● What the task requires
Nothing outside the range is wanted. Repeat exactly the lines below from the one with "Petersen, Cheri J" through the one with "Sarata, Laura E".
========================================================================
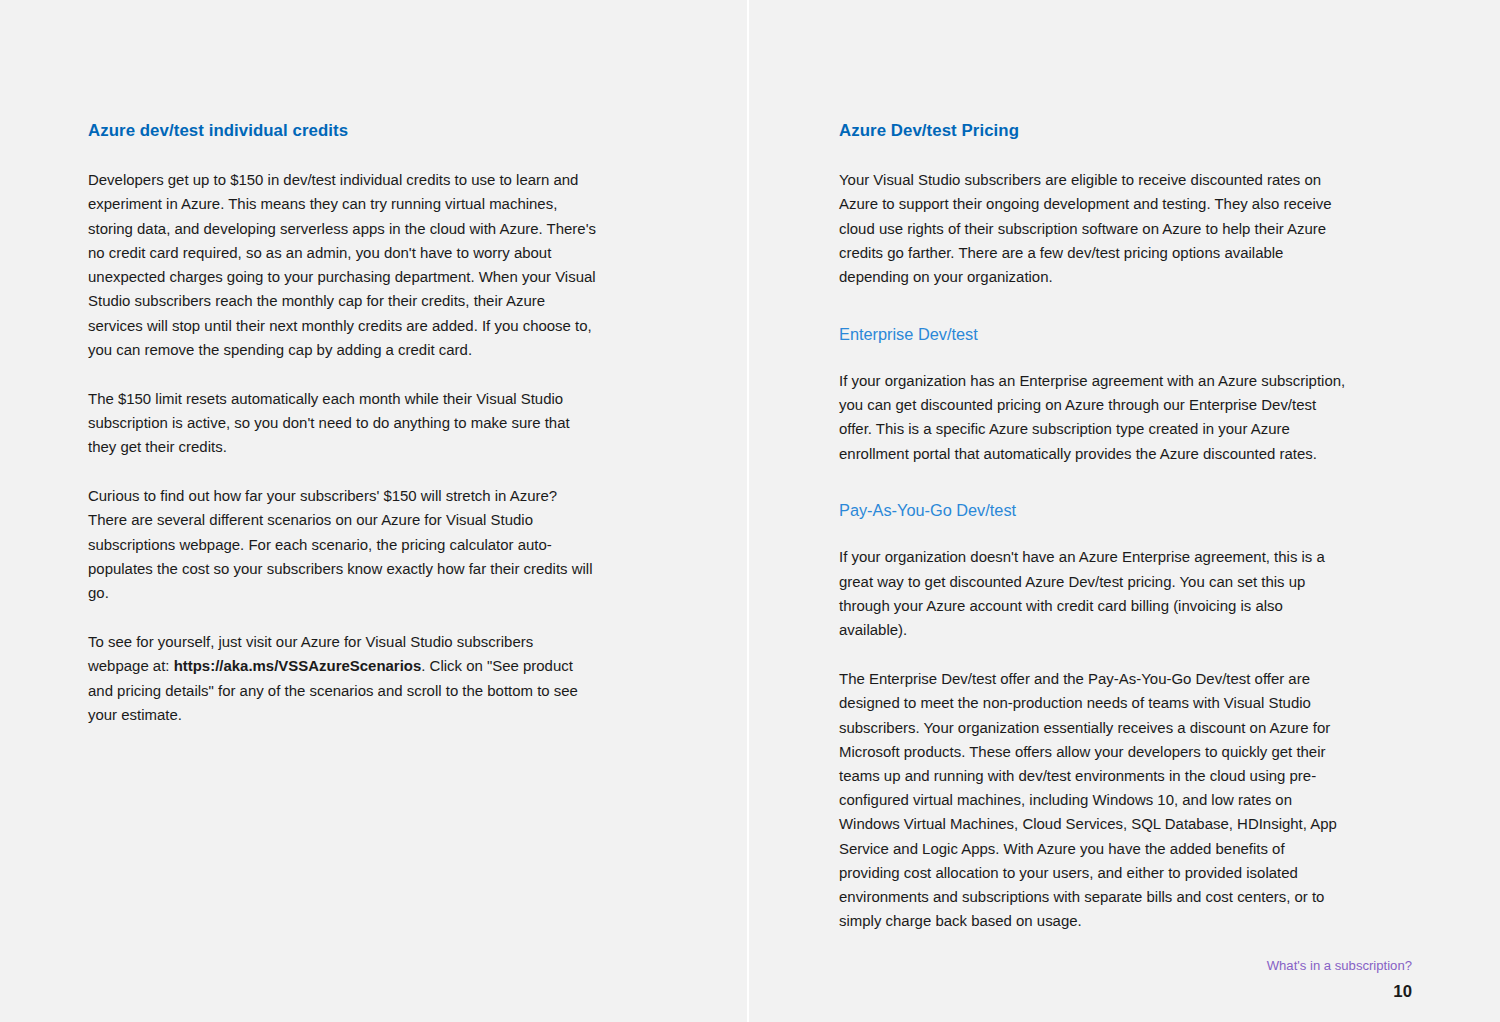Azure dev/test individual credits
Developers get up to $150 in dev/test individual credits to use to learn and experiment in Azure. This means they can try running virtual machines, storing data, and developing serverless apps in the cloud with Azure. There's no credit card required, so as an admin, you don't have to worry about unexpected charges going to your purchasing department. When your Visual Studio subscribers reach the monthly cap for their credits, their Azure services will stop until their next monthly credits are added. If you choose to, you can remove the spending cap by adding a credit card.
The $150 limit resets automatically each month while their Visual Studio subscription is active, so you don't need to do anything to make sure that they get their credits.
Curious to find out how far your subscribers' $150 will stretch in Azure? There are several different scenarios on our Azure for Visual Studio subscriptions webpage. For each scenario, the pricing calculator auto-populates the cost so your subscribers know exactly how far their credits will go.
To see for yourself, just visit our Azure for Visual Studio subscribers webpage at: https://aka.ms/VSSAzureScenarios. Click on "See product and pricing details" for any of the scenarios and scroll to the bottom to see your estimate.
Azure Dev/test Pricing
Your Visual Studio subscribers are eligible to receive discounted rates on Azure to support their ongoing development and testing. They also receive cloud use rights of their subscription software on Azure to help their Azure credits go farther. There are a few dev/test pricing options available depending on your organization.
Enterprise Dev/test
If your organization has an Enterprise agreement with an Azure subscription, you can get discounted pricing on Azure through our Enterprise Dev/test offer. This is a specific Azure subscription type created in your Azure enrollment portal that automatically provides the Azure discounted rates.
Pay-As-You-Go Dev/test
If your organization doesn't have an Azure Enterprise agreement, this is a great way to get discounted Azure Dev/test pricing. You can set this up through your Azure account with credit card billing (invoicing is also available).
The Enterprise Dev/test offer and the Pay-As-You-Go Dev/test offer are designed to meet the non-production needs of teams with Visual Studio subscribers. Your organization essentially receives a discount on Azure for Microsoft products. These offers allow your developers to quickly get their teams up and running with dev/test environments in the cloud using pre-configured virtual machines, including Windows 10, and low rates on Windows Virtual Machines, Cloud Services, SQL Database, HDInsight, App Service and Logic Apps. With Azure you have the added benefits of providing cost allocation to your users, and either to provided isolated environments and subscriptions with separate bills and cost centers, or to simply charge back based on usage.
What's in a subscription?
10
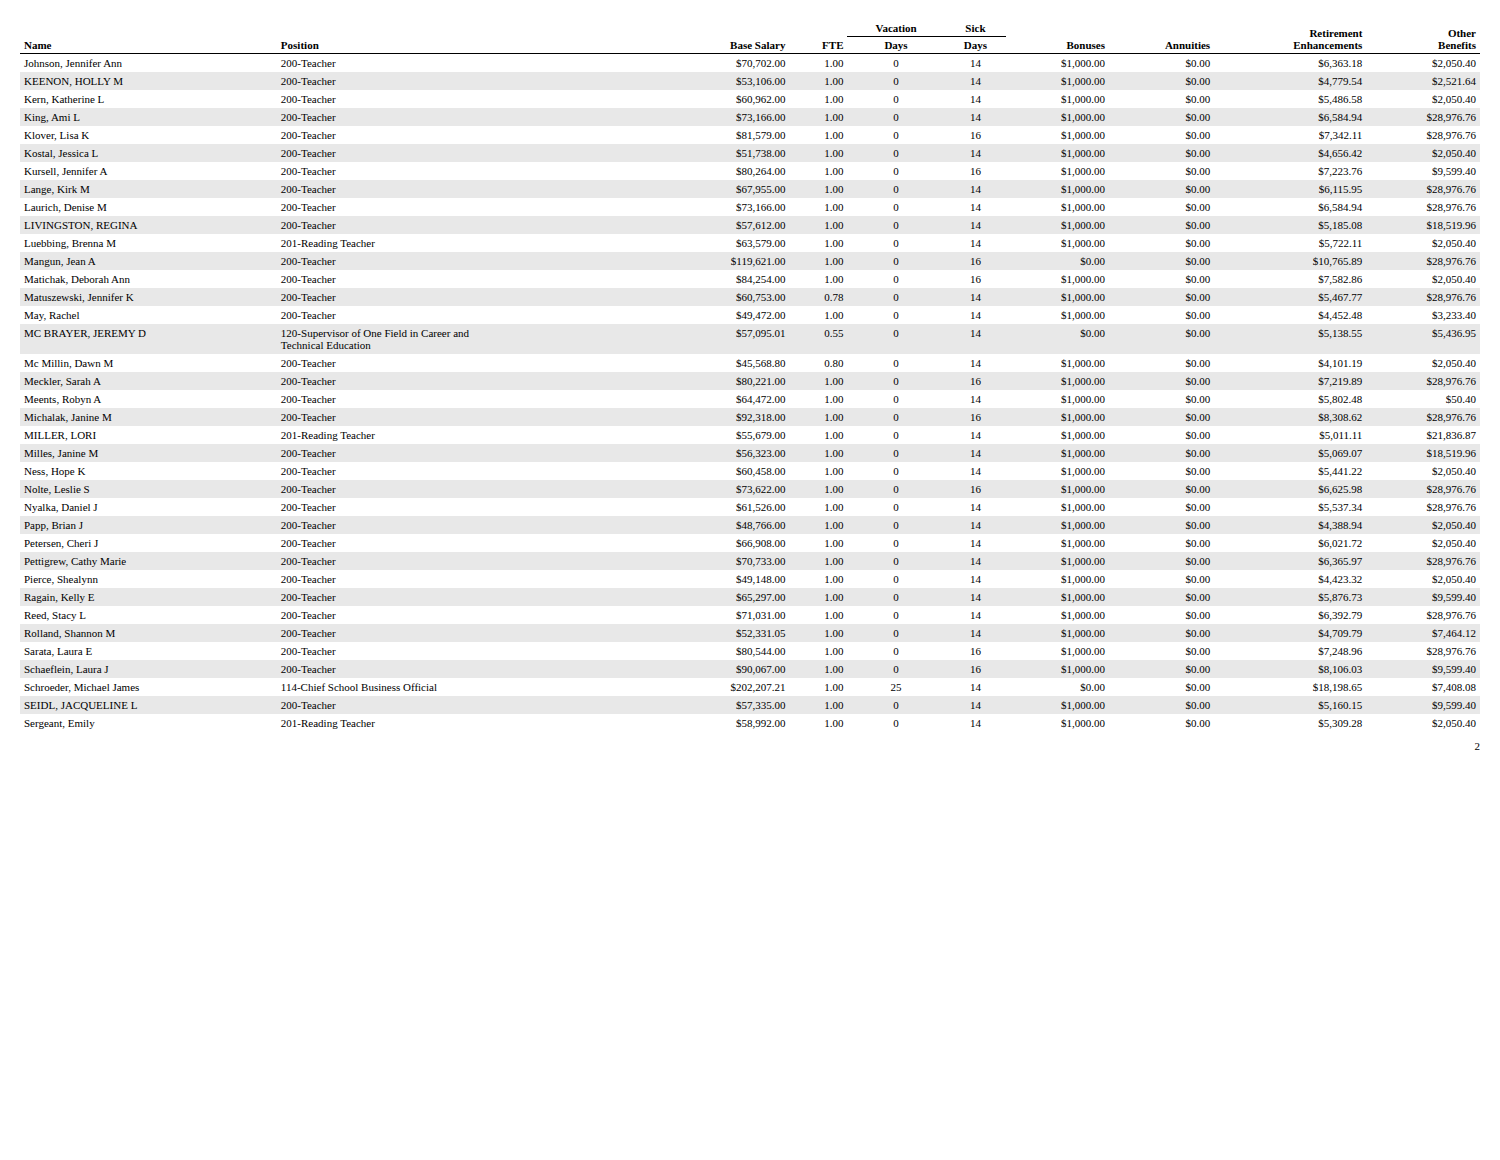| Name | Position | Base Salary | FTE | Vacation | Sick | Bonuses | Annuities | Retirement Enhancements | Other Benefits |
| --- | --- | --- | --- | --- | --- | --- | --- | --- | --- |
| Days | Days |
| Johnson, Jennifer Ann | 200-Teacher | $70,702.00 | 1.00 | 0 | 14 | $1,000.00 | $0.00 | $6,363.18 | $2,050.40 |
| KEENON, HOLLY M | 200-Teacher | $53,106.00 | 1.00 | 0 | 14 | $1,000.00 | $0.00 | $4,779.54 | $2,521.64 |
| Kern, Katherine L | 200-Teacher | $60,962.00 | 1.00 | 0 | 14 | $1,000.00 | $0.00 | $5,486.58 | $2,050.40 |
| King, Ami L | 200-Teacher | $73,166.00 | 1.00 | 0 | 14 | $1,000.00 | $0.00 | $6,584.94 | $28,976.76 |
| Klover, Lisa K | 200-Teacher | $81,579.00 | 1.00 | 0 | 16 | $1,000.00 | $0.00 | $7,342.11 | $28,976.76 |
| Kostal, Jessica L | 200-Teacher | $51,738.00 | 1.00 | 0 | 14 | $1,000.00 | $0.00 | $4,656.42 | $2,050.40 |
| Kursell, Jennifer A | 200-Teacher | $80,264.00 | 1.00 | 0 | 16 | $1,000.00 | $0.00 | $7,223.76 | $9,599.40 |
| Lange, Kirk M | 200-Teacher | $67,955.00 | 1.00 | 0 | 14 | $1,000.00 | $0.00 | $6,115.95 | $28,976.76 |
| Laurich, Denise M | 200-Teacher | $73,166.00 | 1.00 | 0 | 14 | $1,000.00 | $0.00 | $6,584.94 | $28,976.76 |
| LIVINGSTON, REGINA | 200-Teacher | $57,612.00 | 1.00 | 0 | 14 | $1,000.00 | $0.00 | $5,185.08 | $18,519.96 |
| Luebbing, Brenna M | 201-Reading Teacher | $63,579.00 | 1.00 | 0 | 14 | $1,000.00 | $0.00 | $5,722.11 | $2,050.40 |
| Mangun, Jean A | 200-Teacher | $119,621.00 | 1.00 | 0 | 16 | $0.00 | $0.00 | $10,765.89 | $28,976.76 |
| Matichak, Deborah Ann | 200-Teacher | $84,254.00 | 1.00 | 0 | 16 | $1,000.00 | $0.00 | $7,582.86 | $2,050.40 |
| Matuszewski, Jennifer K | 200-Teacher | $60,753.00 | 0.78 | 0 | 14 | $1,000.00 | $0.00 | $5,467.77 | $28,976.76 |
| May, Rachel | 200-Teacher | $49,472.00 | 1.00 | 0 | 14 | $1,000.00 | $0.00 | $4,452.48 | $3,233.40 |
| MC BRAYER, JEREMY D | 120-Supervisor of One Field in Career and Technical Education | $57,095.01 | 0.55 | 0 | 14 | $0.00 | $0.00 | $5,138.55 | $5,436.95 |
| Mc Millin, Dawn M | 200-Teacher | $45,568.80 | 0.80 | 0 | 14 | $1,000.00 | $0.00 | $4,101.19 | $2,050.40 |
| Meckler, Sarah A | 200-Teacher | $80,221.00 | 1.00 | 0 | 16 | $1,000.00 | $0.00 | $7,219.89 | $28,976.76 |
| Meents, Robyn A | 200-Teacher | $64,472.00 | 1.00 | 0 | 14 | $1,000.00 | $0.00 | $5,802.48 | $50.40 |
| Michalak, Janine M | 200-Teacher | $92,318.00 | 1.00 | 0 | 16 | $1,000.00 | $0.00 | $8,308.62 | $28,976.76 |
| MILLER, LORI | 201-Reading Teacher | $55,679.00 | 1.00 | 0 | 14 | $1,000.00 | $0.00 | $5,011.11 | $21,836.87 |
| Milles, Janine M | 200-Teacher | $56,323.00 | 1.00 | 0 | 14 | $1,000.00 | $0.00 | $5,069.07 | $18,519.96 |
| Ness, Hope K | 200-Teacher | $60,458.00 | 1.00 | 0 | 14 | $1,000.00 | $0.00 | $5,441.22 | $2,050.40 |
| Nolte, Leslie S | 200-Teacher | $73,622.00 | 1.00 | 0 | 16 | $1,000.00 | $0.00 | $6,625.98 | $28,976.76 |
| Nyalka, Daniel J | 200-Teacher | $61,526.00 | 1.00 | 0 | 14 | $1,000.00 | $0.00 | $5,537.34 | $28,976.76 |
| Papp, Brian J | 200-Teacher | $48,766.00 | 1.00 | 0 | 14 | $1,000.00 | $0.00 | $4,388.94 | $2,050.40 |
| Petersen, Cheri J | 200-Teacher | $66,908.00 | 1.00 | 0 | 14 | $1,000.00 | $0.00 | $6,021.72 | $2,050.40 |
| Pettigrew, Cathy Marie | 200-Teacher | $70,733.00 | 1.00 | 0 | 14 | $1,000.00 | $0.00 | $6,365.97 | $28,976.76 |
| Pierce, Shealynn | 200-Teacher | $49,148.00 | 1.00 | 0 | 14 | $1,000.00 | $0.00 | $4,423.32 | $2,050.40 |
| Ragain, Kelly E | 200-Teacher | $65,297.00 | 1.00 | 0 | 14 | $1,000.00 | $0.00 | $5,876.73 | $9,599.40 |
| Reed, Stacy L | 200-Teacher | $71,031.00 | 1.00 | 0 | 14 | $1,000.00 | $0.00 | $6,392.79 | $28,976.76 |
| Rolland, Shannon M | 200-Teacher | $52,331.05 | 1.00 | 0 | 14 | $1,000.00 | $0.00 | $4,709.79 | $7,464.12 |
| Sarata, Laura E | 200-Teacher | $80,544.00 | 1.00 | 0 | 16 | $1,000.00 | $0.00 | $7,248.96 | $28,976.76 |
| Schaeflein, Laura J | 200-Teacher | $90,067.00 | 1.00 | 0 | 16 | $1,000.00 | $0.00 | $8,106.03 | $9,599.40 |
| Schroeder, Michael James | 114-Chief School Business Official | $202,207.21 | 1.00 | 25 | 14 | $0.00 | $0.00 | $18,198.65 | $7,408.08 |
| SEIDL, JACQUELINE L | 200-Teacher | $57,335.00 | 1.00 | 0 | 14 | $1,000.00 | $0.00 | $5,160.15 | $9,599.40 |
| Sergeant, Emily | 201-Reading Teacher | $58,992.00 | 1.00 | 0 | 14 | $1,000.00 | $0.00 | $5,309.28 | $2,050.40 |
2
========================================================================
● Output of the task
| Petersen, Cheri J | 200-Teacher | $66,908.00 | 1.00 | 0 | 14 | $1,000.00 | $0.00 | $6,021.72 | $2,050.40 |
| Pettigrew, Cathy Marie | 200-Teacher | $70,733.00 | 1.00 | 0 | 14 | $1,000.00 | $0.00 | $6,365.97 | $28,976.76 |
| Pierce, Shealynn | 200-Teacher | $49,148.00 | 1.00 | 0 | 14 | $1,000.00 | $0.00 | $4,423.32 | $2,050.40 |
| Ragain, Kelly E | 200-Teacher | $65,297.00 | 1.00 | 0 | 14 | $1,000.00 | $0.00 | $5,876.73 | $9,599.40 |
| Reed, Stacy L | 200-Teacher | $71,031.00 | 1.00 | 0 | 14 | $1,000.00 | $0.00 | $6,392.79 | $28,976.76 |
| Rolland, Shannon M | 200-Teacher | $52,331.05 | 1.00 | 0 | 14 | $1,000.00 | $0.00 | $4,709.79 | $7,464.12 |
| Sarata, Laura E | 200-Teacher | $80,544.00 | 1.00 | 0 | 16 | $1,000.00 | $0.00 | $7,248.96 | $28,976.76 |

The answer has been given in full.